Create RFC 4180-compliant CSV files

How to solve the worst comma-separated values (CSV) problems 2021-12-23 #data

Lovefreund

  1. CSV delimiters
  2. CSV character encoding
  3. Why CSV survives
  4. RFC-4180 compliant CSV ←
  5. CSV on the Web (CSVW)
  6. Excel’s broken CSV

Comma-separated values (CSV) files often prove unreliable, due to problems that variations in the format cause. RFC 4180 resolves CSV’s historical lack of standardisation by defining a Common Format and MIME Type for Comma-Separated Values (CSV) Files. This short standard defines CSV syntax and the text/csv media type.

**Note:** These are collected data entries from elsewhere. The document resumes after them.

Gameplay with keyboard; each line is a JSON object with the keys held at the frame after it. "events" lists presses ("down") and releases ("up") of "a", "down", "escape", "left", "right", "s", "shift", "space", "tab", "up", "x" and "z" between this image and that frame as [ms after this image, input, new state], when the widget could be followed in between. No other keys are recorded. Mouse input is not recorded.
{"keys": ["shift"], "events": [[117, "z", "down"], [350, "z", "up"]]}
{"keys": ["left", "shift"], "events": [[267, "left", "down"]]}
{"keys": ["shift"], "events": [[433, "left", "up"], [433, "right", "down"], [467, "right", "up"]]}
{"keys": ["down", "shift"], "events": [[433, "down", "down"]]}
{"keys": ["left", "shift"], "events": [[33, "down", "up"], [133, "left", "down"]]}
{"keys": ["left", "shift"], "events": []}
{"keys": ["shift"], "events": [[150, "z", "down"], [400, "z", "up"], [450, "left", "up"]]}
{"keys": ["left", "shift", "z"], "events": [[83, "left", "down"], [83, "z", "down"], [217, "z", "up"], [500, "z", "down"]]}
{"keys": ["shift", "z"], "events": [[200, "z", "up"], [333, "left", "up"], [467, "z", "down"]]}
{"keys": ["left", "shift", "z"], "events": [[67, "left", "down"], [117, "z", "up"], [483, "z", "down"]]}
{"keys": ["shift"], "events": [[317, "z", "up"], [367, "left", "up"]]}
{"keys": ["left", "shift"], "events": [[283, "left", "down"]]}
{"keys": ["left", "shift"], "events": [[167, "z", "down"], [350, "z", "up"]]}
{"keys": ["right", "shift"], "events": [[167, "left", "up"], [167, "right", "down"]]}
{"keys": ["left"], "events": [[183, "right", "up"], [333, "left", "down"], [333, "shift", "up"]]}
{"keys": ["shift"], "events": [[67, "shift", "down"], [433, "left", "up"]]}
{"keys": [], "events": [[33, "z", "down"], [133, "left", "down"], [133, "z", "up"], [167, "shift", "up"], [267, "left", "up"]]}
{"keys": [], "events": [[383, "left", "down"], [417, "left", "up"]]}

If you work on software that outputs CSV, make sure it complies with RFC 4180 and uses UTF-8 encoding. Follow the robustness principle.

Standard dialect

RFC 4180 defines a standard dialect for CSV, that specifies delimiters, quoting, and line breaks. As well as resolving these historical variations in CSV, RFC 4180 also resolves other potential inconsistencies, such as requiring the same number of fields on each line.

Delimiter dialects vary in the wild, with so-called CSV files using a seemingly random choice of comma, semi-colon or tab delimiters. RFC 4180 resolves this separator anxiety by specifying that CSV files use commas as delimiters.

Data may contain commas, line breaks and double quote (") characters. In general, this kind of format requires field quoting, because separating columns and rows with characters too obscure to appear in the data makes the resulting files hard to inspect in a text editor. RFC 4180 allows commas as field delimiters by requiring double quotes around any field that contains any of these characters.

Different operating systems have different conventions for which characters indicate a line break, for obscure 1960s historical reasons. RFC 4180 resolves line break confusion by specifying that a carriage return followed by a line-feed (CRLF - %x0D%x0A a.k.a. \r\n) separates each record (row).

Character encoding

RFC 4180 doesn’t specify the file encoding for CSV files, the way that JSON and XML both effectively specify UTF-8. However, things have changed since RFC 4180’s 2005 publication, and UTF-8 became the most popular text encoding on the web in 2008 according to Wikipedia.

Thirteen years on, you should only create UTF-8 encoded CSV. Especially if you publish it online or otherwise share it with anyone else. If you have a niche scenario that makes you consider a different character encoding, you should probably use a more sophisticated format than CSV.

Bad implementations

Software that exports CSV may get the format wrong and fail to properly quote values that include commas, or make each row the same length. Software that reads CSV may fail to accommodate these variations, or lack error handling that identifies where errors lie.

Don’t write your own CSV parser. You don’t have enough time to make it work correctly.

Standard CSV

Following decades of non-standard CSV, incompatible files, and unpredictable parser differences, RFC 4180 standardised CSV in 2005. Since then, software should have adopted this standard and has had plenty of time to do so.

Don’t produce software that causes CSV sadness. Build software that ignites RFC 4180 compliance happiness.